Souza’s AFL performance is coming on the heels of an All-Star showing at Double-A Harrisburg in 2013, where he hit .300/.396/.557 with 39 extra-base hits and 20 stolen bases in just 77 games. In 2012, with renewed enthusiasm for the game, Souza compiled an OPS (on-base plus slugging) of .938 with 23 home runs and 14 stolen bases across two levels.
The transformation has been striking; after hitting no better than .237 at any of his primary stops in his first five years, Souza has hit no worse than .290 in the two seasons since.
Doug Harris, Washington’s Director of Player Development, has been thrilled to see Souza’s career blossom.
“Steven has really come into his own over the last two years,” Harris said. “He has a broad skill set with the ability to impact a game in a variety of ways. Not only has he performed at a high level during that span, but also exhibited many intangibles that have earned him a 40-man roster spot.”
For Souza, being added to the Nationals 40-man roster was a validation for all of the hard work he put in to revive his career.
“I was really honored and humbled,” Souza said of receiving the call from the Nationals. “I’m thankful to be in such a great organization.”
When offered a chance to look ahead, Souza was reluctant to set goals, saying instead that he would let his faith guide him. He made it clear, however, that he’d love to have an opportunity to play at Nationals Park in the near future.

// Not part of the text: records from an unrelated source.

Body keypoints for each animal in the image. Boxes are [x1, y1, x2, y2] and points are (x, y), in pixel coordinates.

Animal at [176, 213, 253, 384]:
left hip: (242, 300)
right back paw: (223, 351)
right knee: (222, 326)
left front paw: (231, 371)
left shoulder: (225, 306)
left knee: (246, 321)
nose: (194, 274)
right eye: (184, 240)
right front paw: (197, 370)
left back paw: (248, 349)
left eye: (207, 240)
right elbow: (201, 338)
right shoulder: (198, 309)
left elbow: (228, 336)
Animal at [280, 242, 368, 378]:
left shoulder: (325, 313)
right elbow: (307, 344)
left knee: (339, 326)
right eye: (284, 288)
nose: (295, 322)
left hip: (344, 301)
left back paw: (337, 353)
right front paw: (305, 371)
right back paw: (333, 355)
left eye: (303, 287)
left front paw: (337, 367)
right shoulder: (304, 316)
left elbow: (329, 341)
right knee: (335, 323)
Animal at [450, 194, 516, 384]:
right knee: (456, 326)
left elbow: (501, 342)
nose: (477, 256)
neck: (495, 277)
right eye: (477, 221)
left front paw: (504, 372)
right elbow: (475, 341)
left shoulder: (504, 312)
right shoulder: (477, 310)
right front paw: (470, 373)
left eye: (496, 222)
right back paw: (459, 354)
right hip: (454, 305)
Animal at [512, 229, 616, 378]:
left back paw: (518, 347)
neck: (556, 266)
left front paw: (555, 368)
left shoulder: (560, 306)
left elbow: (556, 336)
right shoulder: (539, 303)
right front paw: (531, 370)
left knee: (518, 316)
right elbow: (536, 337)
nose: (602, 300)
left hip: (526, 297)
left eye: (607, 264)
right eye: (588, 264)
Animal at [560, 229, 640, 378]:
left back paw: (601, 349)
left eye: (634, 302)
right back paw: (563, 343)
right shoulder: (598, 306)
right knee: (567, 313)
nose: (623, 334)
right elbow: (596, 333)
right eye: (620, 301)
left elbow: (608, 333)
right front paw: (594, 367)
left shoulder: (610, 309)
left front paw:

“Honestly, if Matt Williams wants me to come in and help the team win, I’ll do that in any way I can,” he said. “If I don’t make it this year, I’ll work hard and play wherever they send me. I just want to contribute somehow – either to a win or two, or winning a championship. I’d be happy to fit in somewhere and just fade into the background.”
Mesa experienced a symmetrical season, racing out to a 7-0 record (plus one tie), dropping 11 of 17 games in the middle of the year, and then rallying to win its final six contests to finish with a 19-11 record. The furious finish was just enough to edge Salt River for the East Division title by a half game, as the Rafters ended their year with seven consecutive wins.
Saturday’s AFL Championship Game will be broadcast live on MLB Network at 3 p.m. ET, with the Solar Sox taking on the West Division Champion Surprise Saguaros.